The missionary is on the road to Damascus. He is struck blind. In a single moment, he is made out to be a crazy person. Christ ruins his perspective and causes the missionary to realize that he has been in opposition to Christ. The missionary is forcibly humbled. That isn’t what you wanted to read, I know. I didn’t either, but this defining moment is present in the life of every missionary. It won’t look the same, to be sure, but it will be there. For me it was the loss of a girlfriend and my inability to get a scholarship for the Bachelor’s degree I actually wanted. God shows us that our ways are not quite as good or righteous as we are so convinced they are, and we are all desperately and unwaveringly convinced of the goodness and righteousness of our own ways. Our ways must be ruined first. God ruined Paul because He chose Paul (v. 15). Paul would not change on his own because he was convinced of his own ways. Neither do we change on our own because we are convinced of our own ways. The process involves suffering, as the life of the missionary involves suffering and self-denial on this earth (v. 16) for God’s glory and the building up of Christ’s body. We can’t follow Christ and expect to escape this earth unscathed and not have to give up the things that we have for God’s glory alone.

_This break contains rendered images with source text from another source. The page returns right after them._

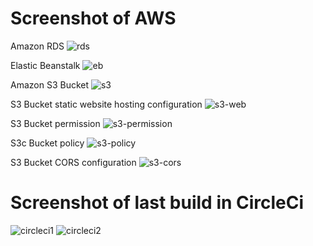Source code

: # Screenshot of AWS
Amazon RDS
![rds](https://user-images.githubusercontent.com/39151382/132993973-df36376c-8667-4036-a718-27dc78b12e8b.png)

Elastic Beanstalk
![eb](https://user-images.githubusercontent.com/39151382/132993994-f1f5da2d-9bf5-4ba4-af9a-fdffbc5e753b.png)

Amazon S3 Bucket
![s3](https://user-images.githubusercontent.com/39151382/132994001-0bb9f632-d5b0-4f3a-91fa-1b4d6da1ca82.png)

S3 Bucket static website hosting configuration
![s3-web](https://user-images.githubusercontent.com/39151382/132994018-71c97d25-eca9-4f33-bb8b-c84ab739f6d9.png)

S3 Bucket permission
![s3-permission](https://user-images.githubusercontent.com/39151382/132994023-640d4461-b0eb-4417-87ea-5166360bd6bf.png)

S3c Bucket policy
![s3-policy](https://user-images.githubusercontent.com/39151382/132994034-c17ea058-328f-465b-835e-8fb9285d2ef4.png)

S3 Bucket CORS configuration
![s3-cors](https://user-images.githubusercontent.com/39151382/132994036-b8a03f85-4ba7-4b3c-a5e3-cfbe47fdcc23.png)

# Screenshot of last build in CircleCi

![circleci1](https://user-images.githubusercontent.com/39151382/133917199-cd21b774-c1b6-4ef6-80d5-cdbb0f7bde7c.png)
![circleci2](https://user-images.githubusercontent.com/39151382/133917200-b73f9a34-20e7-4321-87d5-463f216111b5.png)
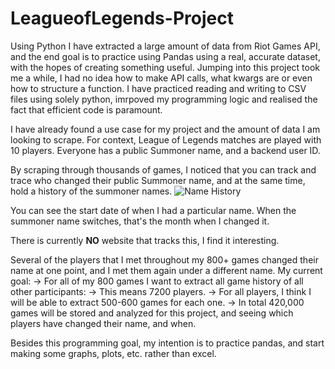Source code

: # LeagueofLegends-Project
Using Python I have extracted a large amount of data from Riot Games API, and the end goal is to practice using Pandas using a real, accurate dataset, with the hopes of creating something useful.
Jumping into this project took me a while, I had no idea how to make API calls, what kwargs are or even how to structure a function.
I have practiced reading and writing to CSV files using solely python, imrpoved my programming logic and realised the fact that efficient code is paramount.

I have already found a use case for my project and the amount of data I am looking to scrape.
For context, League of Legends matches are played with 10 players. Everyone has a public Summoner name, and a backend user ID. 

By scraping through thousands of games, I noticed that you can track and trace who changed their public Summoner name, and at the same time, hold a history of the summoner names.
![Name History](https://user-images.githubusercontent.com/16565764/170566385-819283a2-ff94-4693-827c-b1344e868b6f.png)

You can see the start date of when I had a particular name. When the summoner name switches, that's the month when I changed it.

There is currently **NO** website that tracks this, I find it interesting. 

Several of the players that I met throughout my 800+ games changed their name at one point, and I met them again under a different name. 
My current goal:
-> For all of my 800 games I want to extract all game history of all other participants:
  -> This means 7200 players.
  -> For all players, I think I will be able to extract 500-600 games for each one.
  -> In total 420,000 games will be stored and analyzed for this project, and seeing which players have changed their name, and when.
  
Besides this programming goal, my intention is to practice pandas, and start making some graphs, plots, etc. rather than excel.
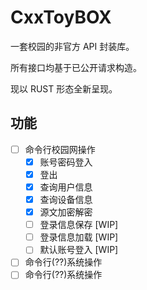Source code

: # CxxToyBOX

一套校园的非官方 API 封装库。

所有接口均基于已公开请求构造。

现以 RUST 形态全新呈现。

## 功能

- [ ] 命令行校园网操作
  - [x] 账号密码登入
  - [x] 登出
  - [x] 查询用户信息
  - [x] 查询设备信息
  - [x] 源文加密解密
  - [ ] 登录信息保存 [WIP]
  - [ ] 登录信息加载 [WIP]
  - [ ] 默认账号登入 [WIP]
- [ ] 命令行(??)系统操作
- [ ] 命令行(??)系统操作
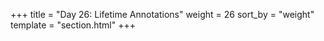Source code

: +++
title = "Day 26: Lifetime Annotations"
weight = 26
sort_by = "weight"
template = "section.html"
+++
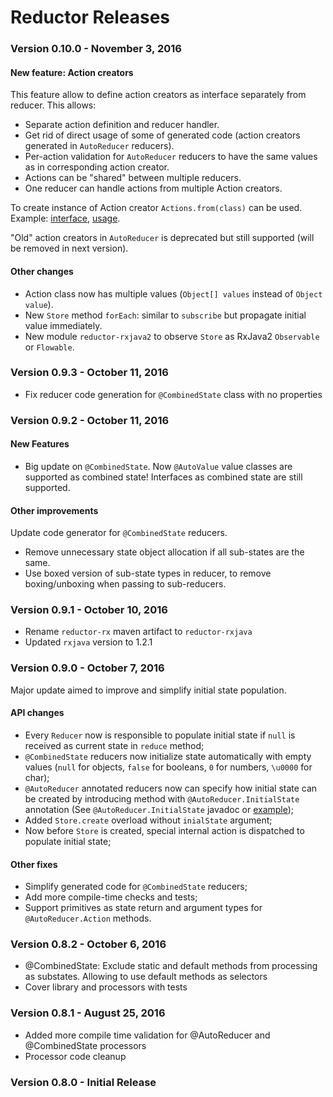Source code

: # Reductor Releases #

### Version 0.10.0 - November 3, 2016

#### New feature: Action creators

This feature allow to define action creators as interface separately from reducer.
This allows:

 - Separate action definition and reducer handler.
 - Get rid of direct usage of some of generated code (action creators generated in `AutoReducer` reducers).
 - Per-action validation for `AutoReducer` reducers to have the same values as in corresponding action creator. 
 - Actions can be "shared" between multiple reducers.
 - One reducer can handle actions from multiple Action creators.
 
To create instance of Action creator `Actions.from(class)` can be used. 
Example: [interface](https://github.com/Yarikx/reductor/blob/master/example/src/main/java/com/yheriatovych/reductor/example/reductor/notelist/NotesActions.java),
   [usage](https://github.com/Yarikx/reductor/blob/master/example/src/main/java/com/yheriatovych/reductor/example/MainActivity.java#L34).
   
"Old" action creators in `AutoReducer` is deprecated but still supported (will be removed in next version).

#### Other changes
 - Action class now has multiple values (`Object[] values` instead of `Object value`).
 - New `Store` method `forEach`: similar to `subscribe` but propagate initial value immediately. 
 - New module `reductor-rxjava2` to observe `Store` as RxJava2 `Observable` or `Flowable`.

### Version 0.9.3 - October 11, 2016
  - Fix reducer code generation for `@CombinedState` class with no properties 

### Version 0.9.2 - October 11, 2016

#### New Features
  - Big update on `@CombinedState`. 
  Now `@AutoValue` value classes are supported as combined state!
  Interfaces as combined state are still supported.
  
#### Other improvements
Update code generator for `@CombinedState` reducers. 
  - Remove unnecessary state object allocation if all sub-states are the same.
  - Use boxed version of sub-state types in reducer, to remove boxing/unboxing when passing to sub-reducers.

### Version 0.9.1 - October 10, 2016
  - Rename `reductor-rx` maven artifact to `reductor-rxjava`
  - Updated `rxjava` version to 1.2.1

### Version 0.9.0 - October 7, 2016
Major update aimed to improve and simplify initial state population.

#### API changes
  - Every `Reducer` now is responsible to populate initial state if `null` is received as current state in `reduce` method;
  - `@CombinedState` reducers now initialize state automatically with empty values (`null` for objects, `false` for booleans, `0` for numbers, `\u0000` for char);
  - `@AutoReducer` annotated reducers now can specify how initial state can be created
  by introducing method with `@AutoReducer.InitialState` annotation (See `@AutoReducer.InitialState` javadoc or [example](https://github.com/Yarikx/reductor/blob/master/example/src/main/java/com/yheriatovych/reductor/example/reducers/NotesListReducer.java#L17));
  - Added `Store.create` overload without `inialState` argument;
  - Now before `Store` is created, special internal action is dispatched to populate initial state;
  
#### Other fixes
  - Simplify generated code for `@CombinedState` reducers;
  - Add more compile-time checks and tests;
  - Support primitives as state return and argument types for `@AutoReducer.Action` methods.
  
### Version 0.8.2 - October 6, 2016
  - @CombinedState: Exclude static and default methods from processing as substates. 
  Allowing to use default methods as selectors 
  - Cover library and processors with tests

### Version 0.8.1 - August 25, 2016
  - Added more compile time validation for @AutoReducer and @CombinedState processors
  - Processor code cleanup

### Version 0.8.0 - Initial Release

The Bible teaches that we suffer for the name of Christ. Paul counted this as a blessing when he later wrote,
“I count all things to be loss in view of the surpassing value of knowing Christ Jesus my Lord, for whom I have suffered the loss of all things, and count them but rubbish so that I may gain Christ, and may be found in Him, not having a righteousness of my own derived from the Law, but that which is through faith in Christ, the righteousness which comes from God on the basis of faith, that I may know Him and the power of His resurrection and the fellowship of His sufferings, being conformed to His death; in order that I may attain to the resurrection from the dead” (Philippians 3:8-11).
That is quite the character change wrought in the servant of God, His missionary. Paul was baptized at that time in Damascus. This defining moment belongs not only to the career missionary but to every Christian. It is the moment of conversion. It is the moment we forsake being first and become the least. It is the moment we forsake our own critical and accusatory nature and take on the nature that screams, “Father, forgive them. They don’t know what they are doing.” For, before we knew Jesus, we did not know what we were doing and we were entirely justified in our own minds, just like Paul.
To anyone who desires to serve Jesus, we notice this about the missionary: He or she is converted by God according to His own will. He or she bears fruit that is consistent with repentance. He or she has a deep concern for those still lost in their sin, such that the Gospel must be preached among the heathens (wording of William Carey). It is a concern that holds no grudges, but prays, “Father, forgive them.” He or she trusts that God will win His people according to His will and that none of God’s people will be lost.
“The Christian is either a missionary or an imposter” (C. H. Spurgeon).